葉子は秘かにほっと胸をなで下ろす。政好は浩平との関係を突っ込んでくる気はなさそうだった。

結局、三日間の売り上げは、40万ちょっとになり、寄付も20万近く集まった。
政好が金額を読みあげると、みんなから歓声があがった。

Tシャツやエコバッグはまだまだ残っていたけれども、何とか黒字になりそうだったし、この二つはこれからもオンラインなどでも売っていこう、っていうことで話はまとまった。

片付けをしながら、葉子は明るく政好に話しかけた。

「天気でこんなに売り上げが違うなんてビックリだね」

「特に、こういうイベントは天気に左右されるんだろうなー」

最終日はうまく言って余裕があったのか、政好も機嫌良く答えた。
二人はああでもない、こうでもないと問題点と対策などを話していたが、政好がやがてポツリと言った。
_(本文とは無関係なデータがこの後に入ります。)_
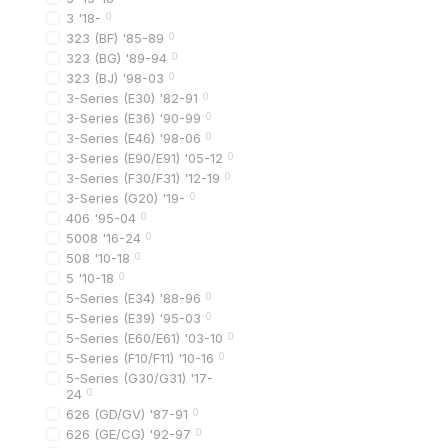
3 '18-
0
3️⃣ цвет решетки (черн
323 (BF) '85-89
0
4️⃣ наличие места под 
323 (BG) '89-94
0
5️⃣ оригинал или аналог
323 (BJ) '98-03
0
Оптимальный вариант 
3-Series (E30) '82-91
0
3-Series (E36) '90-99
0
3-Series (E46) '98-06
0
Когда выбрать 
3-Series (E90/E91) '05-12
0
3-Series (F30/F31) '12-19
0
Оригинальная решетка 
3-Series (G20) '19-
0
важна максимальная
406 '95-04
0
5008 '16-24
0
автомобиль в хоро
508 '10-18
0
требуется идеальн
5 '10-18
0
5-Series (E34) '88-96
0
Аналог лучше выбрать, 
5-Series (E39) '95-03
0
важна более доступ
5-Series (E60/E61) '03-10
0
5-Series (F10/F11) '10-16
0
автомобиль старше 
5-Series (G30/G31) '17-
нужно быстро заме
24
0
626 (GD/GV) '87-91
0
626 (GE/CG) '92-97
0
Ошибки при вы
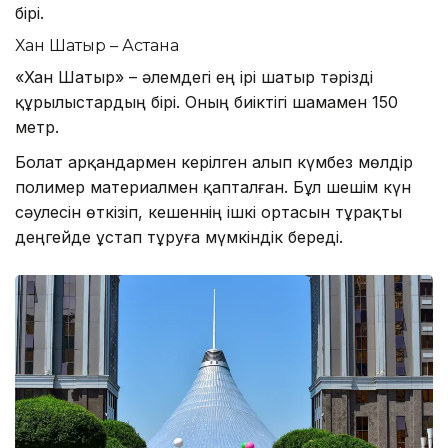
бірі.
Хан Шатыр – Астана
«Хан Шатыр» – әлемдегі ең ірі шатыр тәрізді
құрылыстардың бірі. Оның биіктігі шамамен 150
метр.
Болат арқандармен керілген алып күмбез мөлдір
полимер материалмен қапталған. Бұл шешім күн
сәулесін өткізіп, кешеннің ішкі ортасын тұрақты
деңгейде ұстап тұруға мүмкіндік береді.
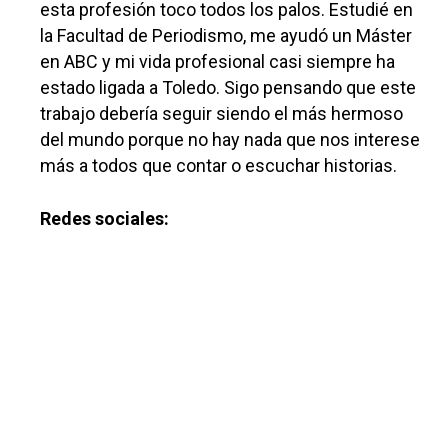
Planeta Rural
esta profesión toco todos los palos. Estudié en
la Facultad de Periodismo, me ayudó un Máster
Especiales
en ABC y mi vida profesional casi siempre ha
Política
estado ligada a Toledo. Sigo pensando que este
trabajo debería seguir siendo el más hermoso
Galerías
del mundo porque no hay nada que nos interese
más a todos que contar o escuchar historias.
Redes sociales:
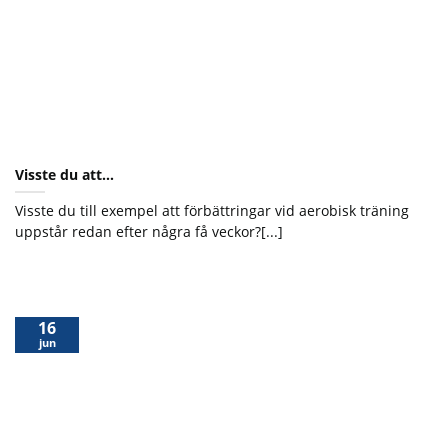
Visste du att…
Visste du till exempel att förbättringar vid aerobisk träning
uppstår redan efter några få veckor?[...]
16
jun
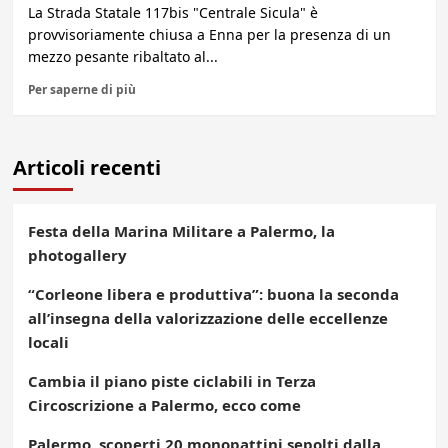
La Strada Statale 117bis "Centrale Sicula" è
provvisoriamente chiusa a Enna per la presenza di un
mezzo pesante ribaltato al...
Per saperne di più
Articoli recenti
Festa della Marina Militare a Palermo, la
photogallery
“Corleone libera e produttiva”: buona la seconda
all’insegna della valorizzazione delle eccellenze
locali
Cambia il piano piste ciclabili in Terza
Circoscrizione a Palermo, ecco come
Palermo, scoperti 20 monopattini sepolti dalla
「昨日、当たっちゃってゴメン。なんかすげーテンパってて全然余裕なかった……」

葉子はふふふと笑った。

「うん。余裕なかった」

「みっともないとこ見せちゃった」

政好は頭をぽりぽりと掻いている。
葉子は、それが、恥ずかしい時の彼のクセなのだ、ということはちゃんと知っている。